A program for f0 estimation using the autocorrelation method
The program autocorr_f0.c uses the function “correl(data,data,512,ans);” to calculate the correlation between each 512-sample portion of the signal (referred to by the pointer variable data) and itself at every lag from –512 samples to +512 samples. This function is defined in correl.c , taken from Press et al. (1992: 546). It uses an FFT and an inverse FFT to calculate the autocorrelation function efficiently, but further explanation is beyond the scope of this course. The magnitude of the autocorrelation at each lag is returned in the array ans, so that ans[j] gives the “strength” of the autocorrelation at lag j. ans has 1025 cells: ans[0] is the correlation at lag 0, ans[1] to ans[512] give the autocorrelation at lags 1 to 512, respectively, and ans[513] to ans[1024] the autocorrelations at lags –512 up to –1. Because we are interested in f0, we inspect ans to determine the maximum autocorrelation in the range of lags specified by the variables top and bot, corresponding to the range of f0’s expected in speech.

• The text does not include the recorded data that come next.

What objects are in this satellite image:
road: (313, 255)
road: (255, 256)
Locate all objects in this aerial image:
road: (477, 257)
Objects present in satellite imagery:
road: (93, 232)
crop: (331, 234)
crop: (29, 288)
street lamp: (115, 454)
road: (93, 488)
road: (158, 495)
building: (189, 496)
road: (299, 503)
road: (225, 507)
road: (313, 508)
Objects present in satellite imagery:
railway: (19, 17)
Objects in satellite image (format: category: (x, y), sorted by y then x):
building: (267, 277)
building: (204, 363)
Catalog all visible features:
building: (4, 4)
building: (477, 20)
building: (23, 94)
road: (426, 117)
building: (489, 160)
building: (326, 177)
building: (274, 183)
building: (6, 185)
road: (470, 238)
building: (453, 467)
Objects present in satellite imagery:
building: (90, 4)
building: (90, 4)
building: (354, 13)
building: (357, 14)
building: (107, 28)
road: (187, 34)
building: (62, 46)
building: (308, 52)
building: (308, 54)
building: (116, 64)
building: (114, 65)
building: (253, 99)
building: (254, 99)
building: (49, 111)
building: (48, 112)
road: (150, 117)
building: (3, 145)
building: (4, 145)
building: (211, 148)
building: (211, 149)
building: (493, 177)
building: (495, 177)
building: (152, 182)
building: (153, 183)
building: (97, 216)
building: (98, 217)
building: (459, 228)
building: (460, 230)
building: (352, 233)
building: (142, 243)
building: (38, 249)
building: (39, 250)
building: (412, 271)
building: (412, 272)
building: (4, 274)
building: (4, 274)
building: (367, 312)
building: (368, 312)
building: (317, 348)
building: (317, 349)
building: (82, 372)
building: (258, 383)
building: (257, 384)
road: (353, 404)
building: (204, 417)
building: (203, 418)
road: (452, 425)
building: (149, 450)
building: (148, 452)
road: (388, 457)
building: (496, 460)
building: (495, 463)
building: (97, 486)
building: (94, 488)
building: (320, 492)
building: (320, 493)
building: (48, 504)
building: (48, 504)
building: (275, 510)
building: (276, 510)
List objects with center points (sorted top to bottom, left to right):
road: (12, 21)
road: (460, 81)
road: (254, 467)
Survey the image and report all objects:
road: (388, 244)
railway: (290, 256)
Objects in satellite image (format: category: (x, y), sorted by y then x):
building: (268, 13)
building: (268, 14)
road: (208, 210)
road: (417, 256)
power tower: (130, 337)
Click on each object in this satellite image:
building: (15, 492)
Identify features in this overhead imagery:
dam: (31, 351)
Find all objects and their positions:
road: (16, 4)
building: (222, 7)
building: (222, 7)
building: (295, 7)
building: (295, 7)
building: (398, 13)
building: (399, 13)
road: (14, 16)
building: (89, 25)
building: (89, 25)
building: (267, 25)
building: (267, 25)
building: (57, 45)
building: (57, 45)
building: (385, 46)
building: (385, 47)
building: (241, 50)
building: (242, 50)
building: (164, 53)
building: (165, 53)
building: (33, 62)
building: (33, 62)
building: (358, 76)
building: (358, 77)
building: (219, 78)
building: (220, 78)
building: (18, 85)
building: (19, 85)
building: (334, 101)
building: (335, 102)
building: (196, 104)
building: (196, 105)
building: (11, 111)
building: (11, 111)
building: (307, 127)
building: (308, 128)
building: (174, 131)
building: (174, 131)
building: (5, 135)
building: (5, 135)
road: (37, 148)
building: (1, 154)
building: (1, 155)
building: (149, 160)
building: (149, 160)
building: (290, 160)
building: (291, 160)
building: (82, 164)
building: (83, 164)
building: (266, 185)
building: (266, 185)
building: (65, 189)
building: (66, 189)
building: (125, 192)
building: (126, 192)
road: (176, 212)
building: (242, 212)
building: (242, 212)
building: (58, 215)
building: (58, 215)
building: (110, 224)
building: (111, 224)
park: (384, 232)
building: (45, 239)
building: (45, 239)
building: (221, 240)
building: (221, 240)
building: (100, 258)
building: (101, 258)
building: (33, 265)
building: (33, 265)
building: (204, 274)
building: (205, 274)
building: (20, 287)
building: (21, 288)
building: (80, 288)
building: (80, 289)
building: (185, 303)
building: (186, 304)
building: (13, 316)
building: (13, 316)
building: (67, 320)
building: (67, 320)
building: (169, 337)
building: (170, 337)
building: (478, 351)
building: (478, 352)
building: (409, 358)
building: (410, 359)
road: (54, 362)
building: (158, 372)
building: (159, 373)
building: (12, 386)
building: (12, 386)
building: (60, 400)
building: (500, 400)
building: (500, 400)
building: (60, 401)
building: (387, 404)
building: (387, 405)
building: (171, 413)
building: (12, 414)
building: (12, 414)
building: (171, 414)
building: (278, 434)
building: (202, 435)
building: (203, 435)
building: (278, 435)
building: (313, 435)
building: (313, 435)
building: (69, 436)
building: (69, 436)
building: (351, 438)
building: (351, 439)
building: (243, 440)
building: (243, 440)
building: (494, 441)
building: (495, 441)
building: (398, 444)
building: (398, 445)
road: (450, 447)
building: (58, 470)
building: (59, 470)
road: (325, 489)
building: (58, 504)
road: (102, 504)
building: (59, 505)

As with cepstral_f0.c, in order to use this method we must specify upper and lower limits of the f0 range: in this case the maximum f0 was set at 180 Hz and the minimum at 80 Hz. top, the smallest lag of interest, is earlier defined to be SR/MAXF0, and bot, the largest lag of interest, is SR/MINF0. SR, the sampling rate, MAXF0 and MINF0 are #define ’d in the header, so that when the program is compiled these symbols are actually replaced by the numbers 16000, 180 and 80 respectively. These limits are not appropriate for all speakers, however, and may need to be altered. A drawback of autocorr_f0.c is that it estimates a value of f0 every sample, not just every 80 samples. This makes it very slow to run — it takes 10 seconds to analyse 1 second of speech on my computer — though it would not be difficult to alter it so that it only estimates f0 value every 80 samples (see exercise 5.1).